GR 153563; (February, 2005) (Digest)
G.R. No. 153563; February 07, 2005
NATIONAL TRUCKING AND FORWARDING CORPORATION, petitioner, vs. LORENZO SHIPPING CORPORATION, Respondent.
FACTS
Petitioner National Trucking and Forwarding Corporation (NTFC), under a contract with the Department of Health, shipped 4,868 bags of non-fat dried milk via respondent Lorenzo Shipping Corporation (LSC), a common carrier. The bills of lading consigned the goods to NTFC’s branch supervisor, Abdurahman Jama, in Zamboanga City. Upon arrival, LSC’s agent, Efren Ruste Shipping Agency, unloaded and delivered the cargo to NTFC’s warehouse. The delivery checkers required the surrender of the original bills of lading before release, but Abdurahman Jama presented only certified true copies. Delivery receipts were signed either by Jama or his designated subordinates.
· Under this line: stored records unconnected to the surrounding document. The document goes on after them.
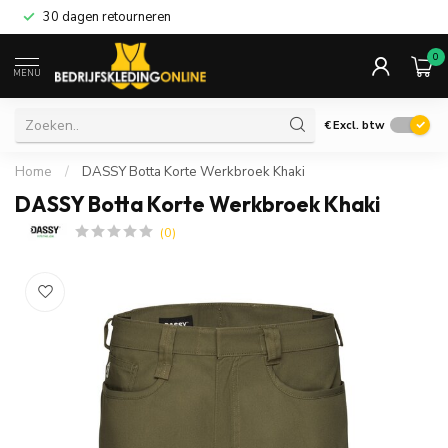
30 dagen retourneren
0
MENU
€
Excl. btw
Home
/
DASSY Botta Korte Werkbroek Khaki
DASSY Botta Korte Werkbroek Khaki
(0)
NTFC later claimed non-delivery of the goods and filed a formal claim against LSC. After LSC insisted the cargo had been delivered, NTFC, along with the DOH and CARE, filed a complaint for breach of contract of carriage. The Regional Trial Court dismissed the complaint and awarded damages and attorney’s fees to LSC. The Court of Appeals affirmed the decision in toto.
ISSUE
The primary issues are: (1) Whether the presumption of fault against LSC as a common carrier for the alleged loss of the goods was successfully rebutted; and (2) Whether the award of actual damages and attorney’s fees to LSC was proper.
RULING
The Supreme Court ruled for the respondent, Lorenzo Shipping Corporation. On the first issue, the Court held that while common carriers are presumed negligent under Article 1735 of the Civil Code upon loss of goods, this presumption is disputable. LSC successfully overturned this presumption by presenting competent evidence that it exercised the required extraordinary diligence. The checkers from its agent verified the consignee’s identity through the certified true copies of the bills of lading and secured signed delivery receipts for each delivery. This procedure constituted the extreme measure of care demanded of common carriers. The petitioner’s failure to present its own supervisor, Abdurahman Jama, to refute the delivery, coupled with the positive testimonies of the checkers, bolstered the finding of due delivery and diligence.
On the second issue, the Court found the award of actual damages and attorney’s fees to LSC justified. The original complaint compelled LSC to incur litigation expenses to protect its interest, falling under Article 2208(2) of the Civil Code. The trial court’s factual findings, affirmed by the Court of Appeals, established that NTFC’s action was unfounded since the goods were duly delivered. Consequently, the awards were sustained as reasonable consequences of the baseless suit. The petition was denied for lack of merit.